Jean-Louis Raynaud : Ensuite, cette expérience inédite mobilise des piliers essentiels du leadership. Le travail en équipe et l’organisation du travail sont cruciaux, puisque les participants doivent collaborer efficacement au sein de leur état-major, en s’inscrivant dans une chaîne de valeur donnée et en optimisant les ressources humaines. Lorsqu’un chef de cellule doit convaincre son chef d’état-major de prendre telle ou telle décision, c’est également un véritable travail de leadership. Idem lorsque le chef en question doit expliquer ses choix à son équipe. Par ailleurs, des points de situation sont exigés régulièrement, mobilisant des compétences clés de reporting.

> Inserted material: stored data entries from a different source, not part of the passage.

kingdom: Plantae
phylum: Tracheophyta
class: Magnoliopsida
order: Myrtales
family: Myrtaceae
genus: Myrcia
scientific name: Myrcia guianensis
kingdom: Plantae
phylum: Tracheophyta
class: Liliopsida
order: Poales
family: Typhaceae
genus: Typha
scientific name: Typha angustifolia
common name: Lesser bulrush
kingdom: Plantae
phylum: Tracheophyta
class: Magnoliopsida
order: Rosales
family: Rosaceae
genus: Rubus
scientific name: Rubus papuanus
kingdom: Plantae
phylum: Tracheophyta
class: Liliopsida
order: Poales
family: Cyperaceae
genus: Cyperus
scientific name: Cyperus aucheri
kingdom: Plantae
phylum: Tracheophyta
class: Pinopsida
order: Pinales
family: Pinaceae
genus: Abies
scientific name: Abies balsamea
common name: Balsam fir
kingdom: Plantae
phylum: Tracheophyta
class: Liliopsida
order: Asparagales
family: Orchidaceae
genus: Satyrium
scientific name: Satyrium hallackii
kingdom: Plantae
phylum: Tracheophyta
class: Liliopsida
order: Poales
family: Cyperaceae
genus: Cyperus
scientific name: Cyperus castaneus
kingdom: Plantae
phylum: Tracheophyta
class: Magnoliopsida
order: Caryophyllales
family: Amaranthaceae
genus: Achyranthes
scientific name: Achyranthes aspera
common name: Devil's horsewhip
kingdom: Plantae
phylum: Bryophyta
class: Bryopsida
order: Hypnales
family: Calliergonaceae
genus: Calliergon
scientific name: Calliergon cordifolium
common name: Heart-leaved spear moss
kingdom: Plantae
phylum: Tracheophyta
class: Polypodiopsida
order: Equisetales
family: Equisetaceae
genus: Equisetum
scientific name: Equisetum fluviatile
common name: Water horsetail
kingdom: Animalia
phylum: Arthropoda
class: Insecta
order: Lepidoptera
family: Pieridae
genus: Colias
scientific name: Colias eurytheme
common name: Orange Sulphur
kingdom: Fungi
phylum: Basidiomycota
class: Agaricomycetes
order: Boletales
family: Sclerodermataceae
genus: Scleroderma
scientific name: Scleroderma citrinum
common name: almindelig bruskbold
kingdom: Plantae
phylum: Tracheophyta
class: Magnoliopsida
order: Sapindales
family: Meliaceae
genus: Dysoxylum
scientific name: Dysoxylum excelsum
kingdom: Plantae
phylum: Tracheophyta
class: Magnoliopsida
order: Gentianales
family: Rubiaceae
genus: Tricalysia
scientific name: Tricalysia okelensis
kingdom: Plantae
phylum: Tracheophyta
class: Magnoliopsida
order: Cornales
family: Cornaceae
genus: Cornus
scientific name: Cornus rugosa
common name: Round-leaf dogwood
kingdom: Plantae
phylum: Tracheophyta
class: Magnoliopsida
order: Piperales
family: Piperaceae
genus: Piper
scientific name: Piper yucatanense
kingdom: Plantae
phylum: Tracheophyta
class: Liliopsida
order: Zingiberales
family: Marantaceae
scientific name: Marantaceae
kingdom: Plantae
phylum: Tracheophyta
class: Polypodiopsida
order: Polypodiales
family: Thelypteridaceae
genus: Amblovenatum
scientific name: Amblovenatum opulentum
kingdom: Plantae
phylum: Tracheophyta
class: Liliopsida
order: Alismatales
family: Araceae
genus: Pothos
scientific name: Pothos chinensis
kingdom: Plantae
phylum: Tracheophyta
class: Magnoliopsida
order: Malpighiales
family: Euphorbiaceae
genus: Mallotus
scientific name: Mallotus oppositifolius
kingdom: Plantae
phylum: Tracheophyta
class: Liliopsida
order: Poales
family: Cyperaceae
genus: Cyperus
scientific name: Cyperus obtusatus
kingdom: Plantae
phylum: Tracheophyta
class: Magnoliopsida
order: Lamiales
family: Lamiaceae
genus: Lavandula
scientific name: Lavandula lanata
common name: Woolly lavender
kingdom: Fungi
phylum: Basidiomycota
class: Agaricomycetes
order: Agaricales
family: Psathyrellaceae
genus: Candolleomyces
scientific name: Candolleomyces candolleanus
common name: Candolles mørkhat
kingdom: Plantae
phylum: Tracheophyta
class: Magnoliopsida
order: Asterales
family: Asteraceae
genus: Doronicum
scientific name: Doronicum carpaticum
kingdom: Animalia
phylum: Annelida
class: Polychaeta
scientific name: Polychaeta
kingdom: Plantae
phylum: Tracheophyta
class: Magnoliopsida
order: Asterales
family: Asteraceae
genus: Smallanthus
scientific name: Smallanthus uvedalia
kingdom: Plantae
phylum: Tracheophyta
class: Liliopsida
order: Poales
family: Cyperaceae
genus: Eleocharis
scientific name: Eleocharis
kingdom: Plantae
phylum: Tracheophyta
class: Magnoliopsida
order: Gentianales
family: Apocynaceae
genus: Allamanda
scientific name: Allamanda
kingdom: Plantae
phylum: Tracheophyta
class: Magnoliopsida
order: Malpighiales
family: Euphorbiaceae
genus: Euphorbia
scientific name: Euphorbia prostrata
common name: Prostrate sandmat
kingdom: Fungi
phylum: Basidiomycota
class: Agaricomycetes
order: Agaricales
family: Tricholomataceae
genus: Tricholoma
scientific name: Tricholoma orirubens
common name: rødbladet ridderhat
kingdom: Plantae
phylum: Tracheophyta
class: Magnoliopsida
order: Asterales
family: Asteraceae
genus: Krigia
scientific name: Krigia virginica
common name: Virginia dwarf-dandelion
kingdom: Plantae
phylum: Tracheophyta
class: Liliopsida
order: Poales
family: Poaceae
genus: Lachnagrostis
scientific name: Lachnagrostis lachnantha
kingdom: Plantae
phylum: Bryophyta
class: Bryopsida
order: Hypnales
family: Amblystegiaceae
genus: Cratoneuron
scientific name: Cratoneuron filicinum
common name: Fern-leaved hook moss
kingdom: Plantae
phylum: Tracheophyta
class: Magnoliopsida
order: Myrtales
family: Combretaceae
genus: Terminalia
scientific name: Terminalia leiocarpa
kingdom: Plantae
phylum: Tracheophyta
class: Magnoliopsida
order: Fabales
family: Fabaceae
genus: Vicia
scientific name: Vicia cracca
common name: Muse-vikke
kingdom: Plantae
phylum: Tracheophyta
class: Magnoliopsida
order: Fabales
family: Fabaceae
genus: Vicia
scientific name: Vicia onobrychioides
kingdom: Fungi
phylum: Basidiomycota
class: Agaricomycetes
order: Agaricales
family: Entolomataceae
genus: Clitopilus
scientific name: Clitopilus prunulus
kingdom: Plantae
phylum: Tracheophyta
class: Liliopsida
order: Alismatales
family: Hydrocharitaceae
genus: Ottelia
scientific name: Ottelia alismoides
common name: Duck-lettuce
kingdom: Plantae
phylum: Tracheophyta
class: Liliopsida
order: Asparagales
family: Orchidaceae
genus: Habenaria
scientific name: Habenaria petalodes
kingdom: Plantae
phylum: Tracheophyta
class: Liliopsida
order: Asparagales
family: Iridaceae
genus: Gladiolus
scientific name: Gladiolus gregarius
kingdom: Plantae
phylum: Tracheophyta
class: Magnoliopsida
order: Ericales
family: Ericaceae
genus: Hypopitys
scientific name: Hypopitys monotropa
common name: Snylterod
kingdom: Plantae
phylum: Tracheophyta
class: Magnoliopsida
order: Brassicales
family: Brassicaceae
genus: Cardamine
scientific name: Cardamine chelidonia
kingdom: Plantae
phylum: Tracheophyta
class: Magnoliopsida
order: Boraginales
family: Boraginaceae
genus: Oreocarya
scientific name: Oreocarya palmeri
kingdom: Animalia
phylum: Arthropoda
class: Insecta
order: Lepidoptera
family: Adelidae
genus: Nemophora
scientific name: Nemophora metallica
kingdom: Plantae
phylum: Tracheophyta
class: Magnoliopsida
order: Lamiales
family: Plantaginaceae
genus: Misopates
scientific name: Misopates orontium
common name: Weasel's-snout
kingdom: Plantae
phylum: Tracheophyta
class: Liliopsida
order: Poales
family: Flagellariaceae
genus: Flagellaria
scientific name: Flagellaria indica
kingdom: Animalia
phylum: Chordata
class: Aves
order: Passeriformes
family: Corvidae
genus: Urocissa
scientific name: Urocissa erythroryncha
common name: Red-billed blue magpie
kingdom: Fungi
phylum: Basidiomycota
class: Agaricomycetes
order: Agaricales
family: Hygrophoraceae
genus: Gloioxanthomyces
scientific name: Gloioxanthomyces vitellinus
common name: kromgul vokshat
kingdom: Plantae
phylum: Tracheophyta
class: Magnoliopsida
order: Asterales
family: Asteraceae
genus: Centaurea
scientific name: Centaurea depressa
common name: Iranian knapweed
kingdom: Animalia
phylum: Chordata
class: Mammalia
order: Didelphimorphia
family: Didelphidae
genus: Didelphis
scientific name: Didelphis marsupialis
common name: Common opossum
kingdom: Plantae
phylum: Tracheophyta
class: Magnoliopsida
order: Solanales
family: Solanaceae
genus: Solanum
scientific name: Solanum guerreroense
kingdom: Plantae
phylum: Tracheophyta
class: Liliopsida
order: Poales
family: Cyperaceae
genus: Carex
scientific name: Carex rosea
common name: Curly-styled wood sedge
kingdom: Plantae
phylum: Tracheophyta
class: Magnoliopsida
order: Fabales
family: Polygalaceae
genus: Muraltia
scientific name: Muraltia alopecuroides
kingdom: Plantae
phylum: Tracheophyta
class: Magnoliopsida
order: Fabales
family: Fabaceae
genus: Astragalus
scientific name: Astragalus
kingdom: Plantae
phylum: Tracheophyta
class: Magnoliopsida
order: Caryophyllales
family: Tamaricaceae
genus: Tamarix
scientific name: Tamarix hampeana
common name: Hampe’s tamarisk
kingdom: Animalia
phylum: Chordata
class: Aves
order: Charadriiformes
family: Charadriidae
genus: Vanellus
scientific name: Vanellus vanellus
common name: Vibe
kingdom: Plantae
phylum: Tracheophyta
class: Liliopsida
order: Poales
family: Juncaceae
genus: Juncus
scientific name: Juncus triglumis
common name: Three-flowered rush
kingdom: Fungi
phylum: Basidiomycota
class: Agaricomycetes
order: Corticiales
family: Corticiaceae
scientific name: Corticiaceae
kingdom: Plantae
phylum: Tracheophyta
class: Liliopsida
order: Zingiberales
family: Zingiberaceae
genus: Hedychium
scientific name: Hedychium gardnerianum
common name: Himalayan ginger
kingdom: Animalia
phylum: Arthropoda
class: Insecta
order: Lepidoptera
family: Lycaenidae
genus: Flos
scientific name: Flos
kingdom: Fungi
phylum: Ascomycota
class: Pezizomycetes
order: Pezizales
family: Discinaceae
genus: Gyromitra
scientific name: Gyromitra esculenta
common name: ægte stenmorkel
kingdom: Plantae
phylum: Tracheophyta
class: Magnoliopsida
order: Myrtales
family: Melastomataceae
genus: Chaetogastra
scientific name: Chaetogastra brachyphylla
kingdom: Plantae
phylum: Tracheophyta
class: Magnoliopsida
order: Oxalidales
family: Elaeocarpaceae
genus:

Et la simulation inclut, en plus, des points presse à réaliser face caméra. Cet exercice de communication est délicat, car il s’agit de faire preuve d’esprit de synthèse et de veiller à rester dans le cadre politique, pour ne pas mettre en porte-à-faux les autorités françaises ou alliées. À tous les niveaux la gestion du stress est fortement mise à l’épreuve. La pression oblige à repenser tous ses réflexes.

 

Dans le monde civil, l’armée n’est pas spontanément associée à la notion d’agilité, qui est au cœur du leadership de transformation…

Jean-Louis Raynaud : La vision que nous avons généralement de l’armée relève de l’image d’Épinal. En réalité, la Marine est une structure agile par essence, car elle évolue dans un milieu profondément changeant et incertain : la mer. Lorsqu’un navire fait cap au 180 pendant trois heures la mer change, la météo évolue, des pannes mécaniques surviennent et obligent sans cesse les hommes à se reconfigurer, à replanifier. Les marins ont une agilité d’esprit propre. Les méthodes qu’ils ont développées sont très enrichissantes pour le monde de l’entreprise.

MV : Aux côtés des officiers de la Marine, les participants découvrent aussi à quel point une culture forte et partagée permet l’agilité. Les hommes et les femmes qui s’engagent dans l’Armée adhèrent à des valeurs claires et revendiquent une fierté d’appartenance, un esprit de corps. Pour des dirigeants, constater que l’on décide mieux et plus vite lorsque les hommes et les femmes sont en cohérence, c’est saisir toute l’importance de la culture d’entreprise pour construire et transmettre l’agilité. Un enseignement précieux.

 

En tant que dirigeant, j’ai trouvé passionnant et utile d’être immergé dans un environnement aussi inhabituel pour m’entraîner à la prise de décision. Dans les quartiers de la Marine Nationale nous étions plongés dans un univers très propice à l’apprentissage, où l’impact de chaque décision est fort. Évoluer aux côtés des militaires nous apprend rapidement à réfléchir sous la pression du temps : une compétence essentielle dans le monde de l’entreprise."

Yves Le Petitcorps, DRH du Groupe Petit Forestier, Parcours Dirigeants 2017. Lire l’intégralité de son témoignage ici.

 

Pour en savoir plus sur le Parcours Dirigeants et les Acceleration Weeks d’EDHEC Executive Education : [email protected]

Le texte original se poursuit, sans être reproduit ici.